I think we’re all agreed that in extremis, such as the case cited upthread of Vice President Cheney being carried to a secure location on 9/11, the Secret Service may well override the protectee’s wishes in the heat of the moment. But I’m seriously having trouble believing that if Cheney had demanded to be let out of the bunker, that the Secret Service would have held him there against his will.

Again, what legal authority would they have to do so?

Given a national emergency like 9/11? Korematsu v United States
Although now SCOTUS may be willing to ignore stare decisis for that particular case.

Moderator Action

We’re veering off pretty far into GD territory here. Since the factual aspects of the OP seem to have been answered fairly well, instead of trying to steer this back into GQ territory I think the thread will be better served by moving it to GD.

Moved from GQ to GD.

Random? Nah… surely it was a Timmy’s! :grinning_face_with_smiling_eyes:

It already did. Trump v. Hawaii overruled Korematsu:

The dissent’s reference to Korematsu, however, affords this Court the opportunity to make express what is already obvious: Korematsu was gravely wrong the day it was decided, has been overruled in the court of history, and—to be clear—“has no place in law under the Constitution.” 323 U. S., at 248 (Jackson, J., dissenting).

But they sided with Trump.

It seems the court repudiated the Korematsu decision but was anything changed as a legal matter?

Put another way, does a future court have to view what you quoted as a legal decision or just rhetoric?

Or, put yet one more way, was Korematsu explicitly overturned as a matter of law?

I thought it was dicta, not an explicit overturning.

I suppose some law professor could argue that it was only dicta as it wasn’t strictly necessary for the holding of the case, but it was part of the ratio decidendi of the case.

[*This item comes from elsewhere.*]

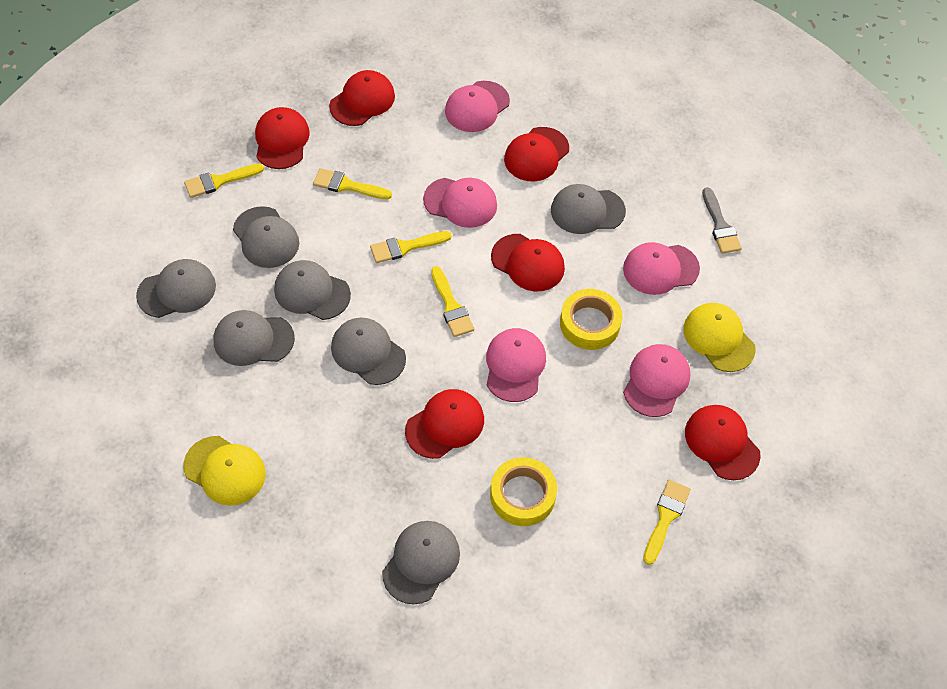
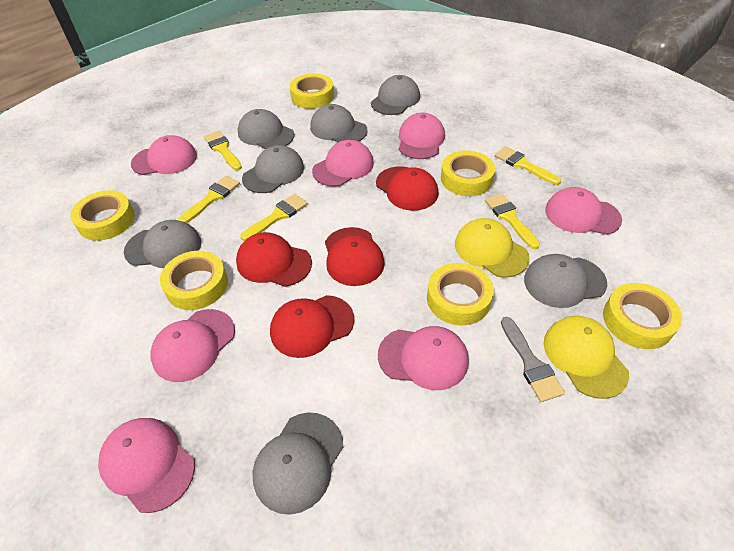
pink cap: [423,178,497,228] [445,81,510,132] [486,328,546,402] [623,242,700,295] [623,344,690,417] = 5 -> [98,418,195,513] [131,135,197,175] [150,309,235,382] [312,140,374,187] [378,326,469,390] [399,113,445,159] [545,187,622,235] = 7
red cap: [255,107,310,169] [329,70,395,126] [405,389,484,459] [491,234,565,292] [504,127,569,182] [685,405,761,480] = 6 -> [236,232,312,287] [270,295,354,358] [325,227,385,286] [376,166,439,211] = 4
yellow tape: [490,457,557,526] [560,289,622,350] = 2 -> [70,190,135,241] [160,251,228,310] [290,74,334,109] [427,263,494,325] [441,151,495,196] [603,283,682,349] = 6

The majority argues that principles A, B, and C support Trump’s position. The dissent argues that really what they are using is D. The majority responds that they are not using D, in fact, we hereby overrule D. (D=Korematsu).

So it would be a strange type of dicta that was so intertwined with the case, but I concede the point that law professors could argue it was dicta. But as the opinion says, literally nobody believes in Korematsu, and would ever use it’s logic again.